I recently stumbled upon this Ted Talk. Simon Sinek, author of Start With Why, states that he has identified why some organizations and individuals have been successful while others with similar talents and resources failed to live up to expectations. He cites Apple, The Wright Brothers and Martin Luther King, Jr. as examples of the former. Simply put, great leaders inspire action by first identifying why they do what they do. They start with their purpose. The how and the what come after that.

Here is the video.

This seems very applicable to schools and their leaders. Why do we do what we do? What motivates us to get up in the morning and go to work? These are important questions in my school, as we start to relook at our vision and mission during the initial implementation of professional learning communities. This process has had its ups and downs, but I don’t think we would be truly moving forward if we weren’t experiencing a bit of a bumpy ride.

Where is your school at in the process of developing a vision and mission? How are you selling the “why” to your customers, namely your students, families and community? Please share in the comments.

Author: Matt Renwick

Matt Renwick is an 18-year public educator who began as a 5th and 6th-grade teacher in Rudolph, WI. He now serves as an elementary principal for the Mineral Point Unified School District ( Matt also teaches online graduate courses in curriculum design and instructional leadership for the University of Wisconsin-Superior. He tweets @ReadByExample and writes for ASCD ( and Lead Literacy (

One thought on “The What, the How, and the Why”

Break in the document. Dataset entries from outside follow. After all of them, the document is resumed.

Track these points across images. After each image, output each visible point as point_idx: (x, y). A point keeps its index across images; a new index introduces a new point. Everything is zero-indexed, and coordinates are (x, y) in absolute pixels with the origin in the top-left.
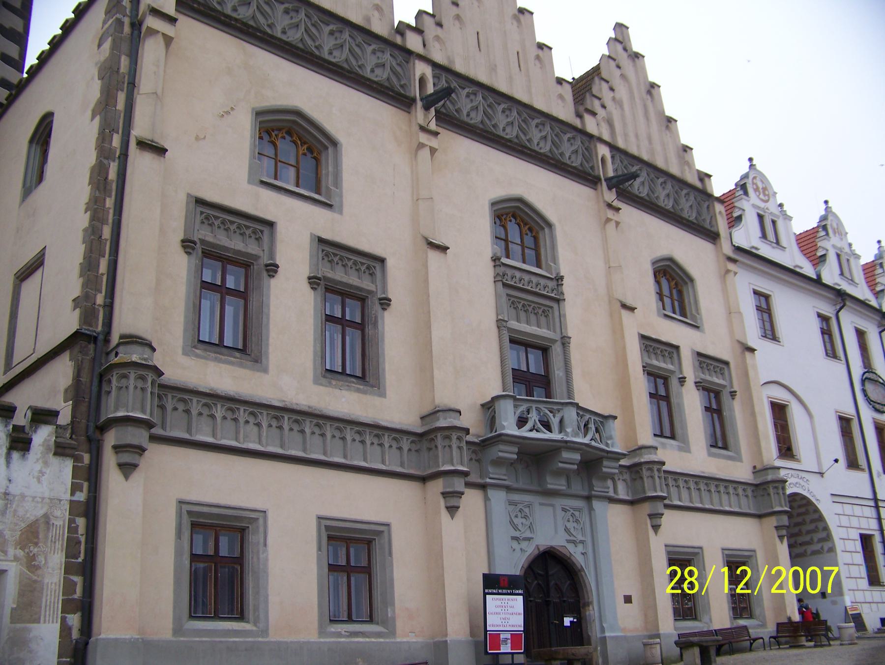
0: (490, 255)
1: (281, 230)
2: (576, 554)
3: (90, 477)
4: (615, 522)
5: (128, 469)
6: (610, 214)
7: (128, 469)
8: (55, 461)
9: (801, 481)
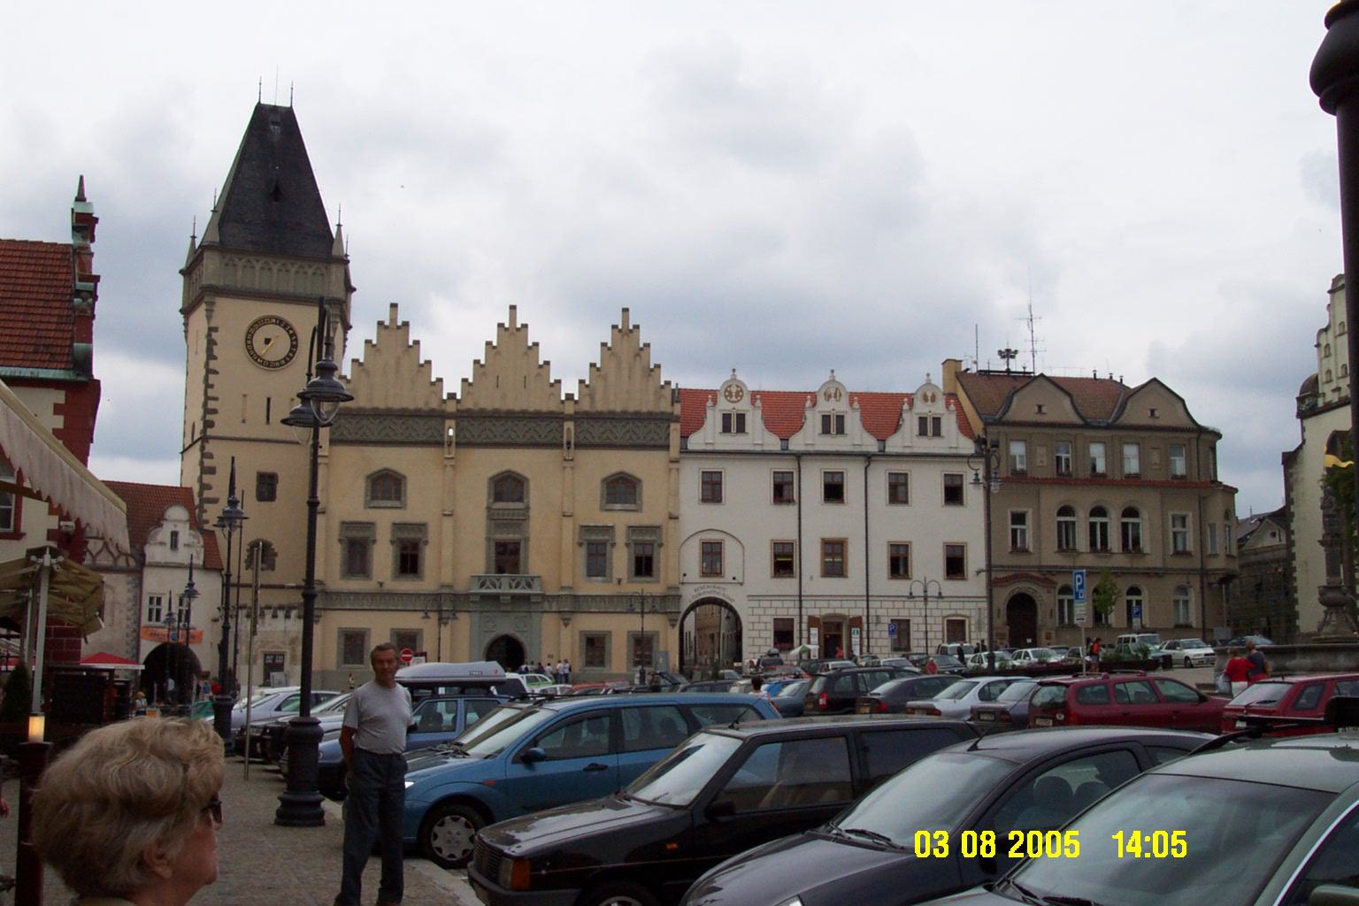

  1. I saw this video a couple of months back as well. I wish I had viewed it a few years ago as I went through this process in my last school district. I just purchased the book, “Raising the Bar and Closing the Gap,” for my Building Leadership Team as we have picked developing a Professional Learning Community philosophy as our number one priority and goal for the District Strategic Plan. As you probably already know Matt, one of the first things you need to do as a PLC is develop a Vision Statement. It guides you in so many ways, and if written properly, it can make all the difference in your performance and decision making process. After we finish the book as a Leadership Team, and if we decide it is an excellent choice for everyone, we will do the first all staff book read in many years. Hopefully this will all bring us to a unified definition of what PLC means, and as we develop our Vision Statement, I am sure that I will share Simon’s Ted Talk, as he does an excellent job of summing up what a vision statement should be. I will let you know how it goes and I will probably have to share my own post on the details of the process.